For a long time the New Scientist has waged an ongoing battle with the climate change “skeptics”, and have produced some thorough articles such as “Climate change: a guide for the perplexed“, a round-up of the 26 most common climate myths and misconceptions. Time and time again I see people use similar myths and misconceptions regarding corals and coral reefs that are used as an argument as to why global warming is clearly a hoax, how warm water is good for corals (and the list goes on). In response to recent debates, below is the first part of a series called “Are the impacts of climate change on coral reefs exaggerated? Questions and Answers” in which I hope to address these misconceptions following the scientific evidence. Over the coming weeks I will aim to add more in the series: please feel free to add or ask any further questions in the comments below or email me at climateshifts @ gmail.com


1. “Warm water is good for corals”

Corals are locally adapted to the water temperature that they live in. This has taken many hundreds if not thousands of years to occur. It does not happen over decades, which would be the requirement if corals were to tolerate and survive the very rapid changes in sea temperature that we are currently facing.

The statements that “corals calcify faster in warmer waters” and “hotspots of coral diversity are found in warm waters close to the equator” are indeed true, but these conditions are only good for those corals that have adapted to these warmer conditions. For example, if you take corals from the southern end of the Great Barrier Reef and put them at the northern end of the Great Barrier Reef, these corals will suffer from being exposed to warmer than normal conditions and will die.

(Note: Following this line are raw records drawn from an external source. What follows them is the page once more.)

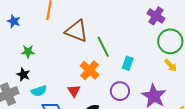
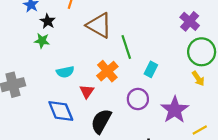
black star: (23, 75) -> (48, 21), moved
cyan semicircle: (39, 91) -> (65, 72), moved

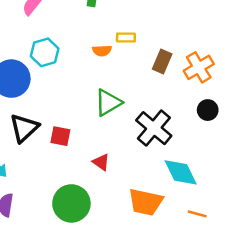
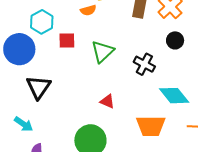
black circle: (208, 110) -> (175, 40), moved
black cross: (154, 128) -> (144, 64), size x0.7
red square: (60, 136) -> (67, 40), moved

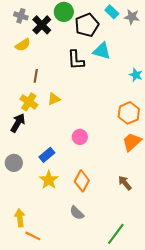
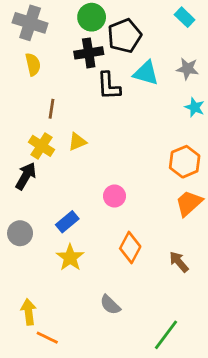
cyan rectangle: (112, 12) -> (185, 17), moved
gray cross: (21, 16) -> (30, 23), size x1.6
gray star: (132, 17) -> (187, 69), moved
black cross: (42, 25) -> (89, 53), moved, turned 36
yellow semicircle: (23, 45) -> (33, 64), turned -70
orange diamond: (82, 181) -> (130, 248), moved

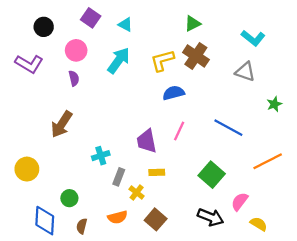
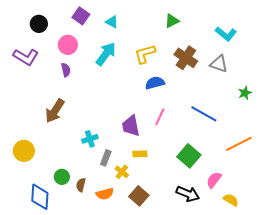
brown cross: (196, 56) -> (186, 58), moved
brown semicircle: (82, 226) -> (81, 185), moved

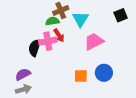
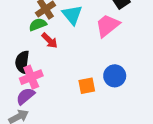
pink cross: (48, 41) -> (31, 77), moved
pink trapezoid: (94, 41) -> (107, 26), moved
purple semicircle: (23, 74) -> (25, 96), moved

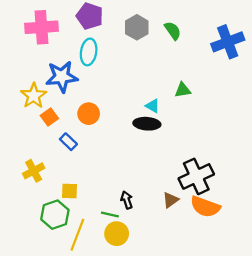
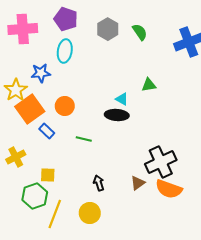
blue star: (62, 77) -> (41, 73), size x0.7
orange square: (49, 117) -> (30, 109), size x1.8
green line: (110, 215) -> (84, 139), moved

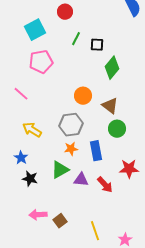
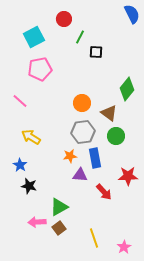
green line: (76, 39) -> (80, 37), moved
green diamond: (112, 68) -> (127, 89), moved
gray hexagon: (71, 125) -> (83, 132), moved
green triangle: (60, 170) -> (59, 207), moved
purple triangle: (81, 180) -> (80, 175), moved

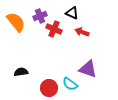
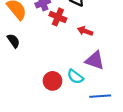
red arrow: (82, 32) -> (85, 31), moved
black semicircle: (21, 72) -> (13, 41), moved, turned 64

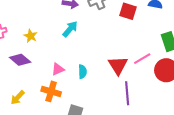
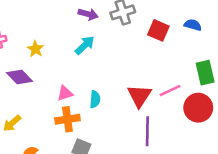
orange cross: (51, 91) -> (67, 119), moved, turned -30

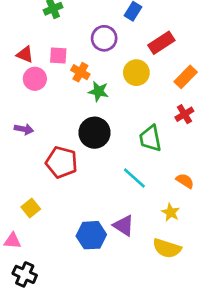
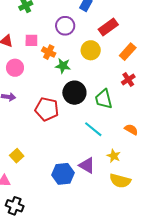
pink circle: (35, 79) -> (15, 68), moved
black circle: (95, 133) -> (74, 93), moved
red pentagon: (62, 162) -> (47, 109), moved
yellow star: (171, 212) -> (114, 156), moved

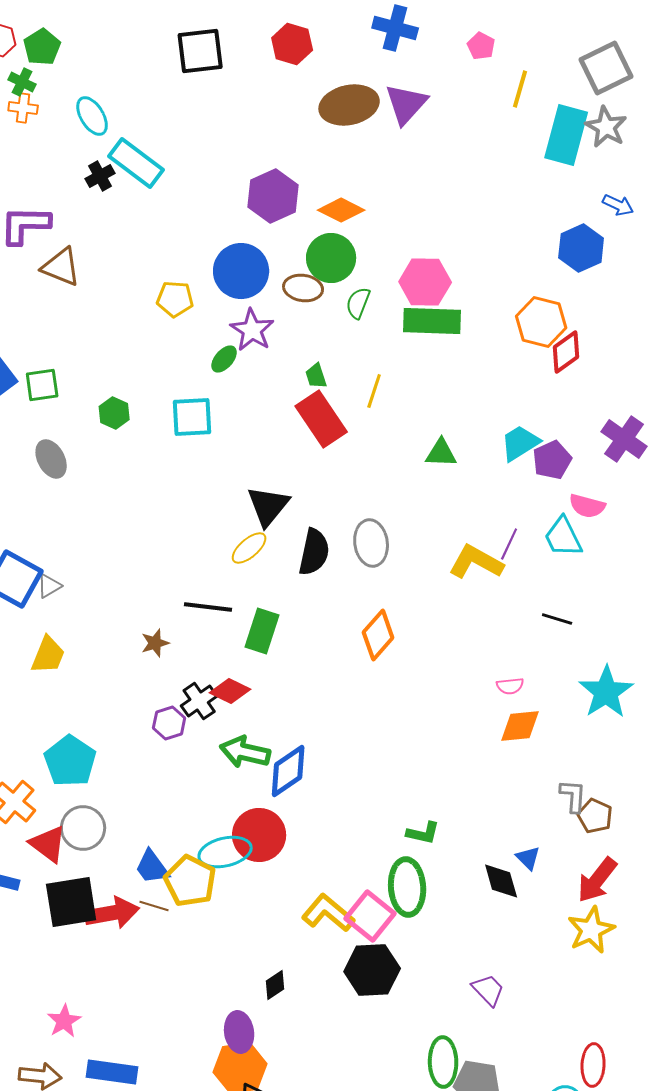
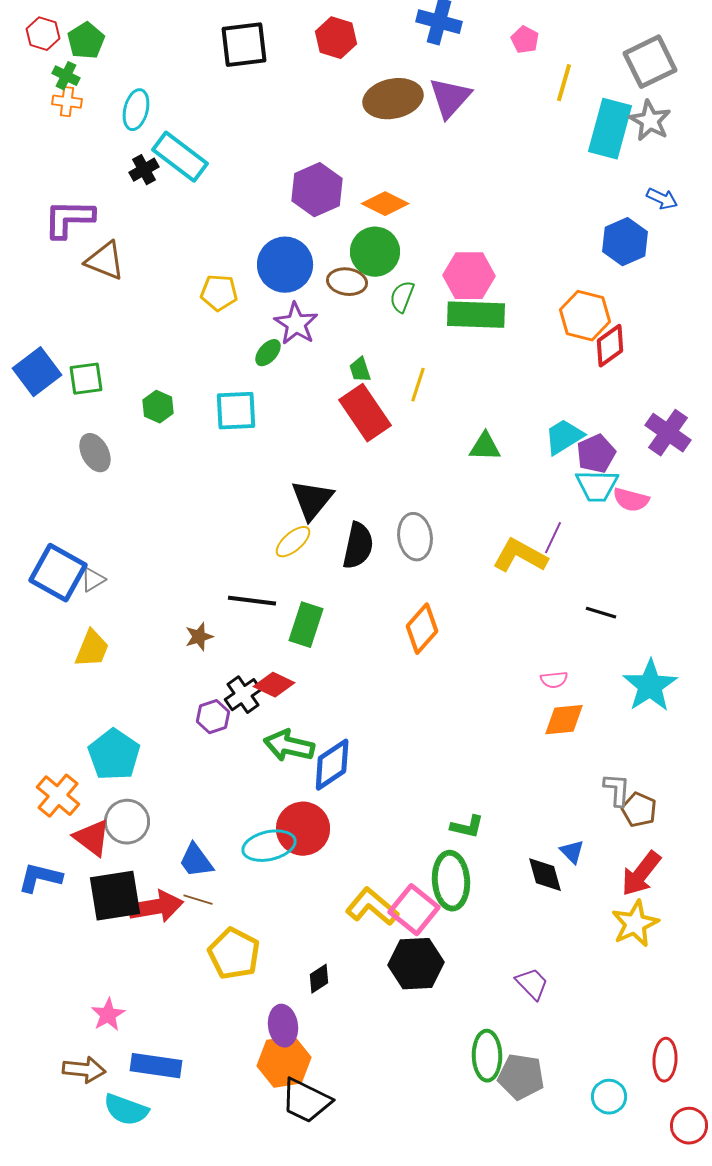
cyan ellipse: (92, 116) -> (136, 110), turned 45
cyan trapezoid: (563, 537) -> (597, 486), moved, turned -63
yellow pentagon: (190, 881) -> (234, 954), moved
red ellipse: (593, 1065) -> (665, 1060), moved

Although corals thrive within the upper limits of their thermal tolerance (within 1-2ºC), coral bleaching occurs when this tolerance is exceeded, resulting in loss of photosynthetic function, expulsion of symbiotic algae, and ultimately death of the coral. Clearly warm water is beneficial to those corals that are adapted to these warmer temperatures, although exceeding these thresholds results in mortality – a precarious balance.

With respect to the statement “corals in Moreton Bay are regularly stressed as the water is too cold” – it is well-known that corals in Moreton Bay (and other high latitude regions) where conditions that drop below 18°C in the winter lead to coral death. Just like they are sensitive to being too hot, they are also sensitive to becoming too cold. This is called the physiological range or tolerance of species. Conditions at places like Moreton Bay are marginal and therefore an outlier in global coral reefs and are restricted by their latitudes by cold winters.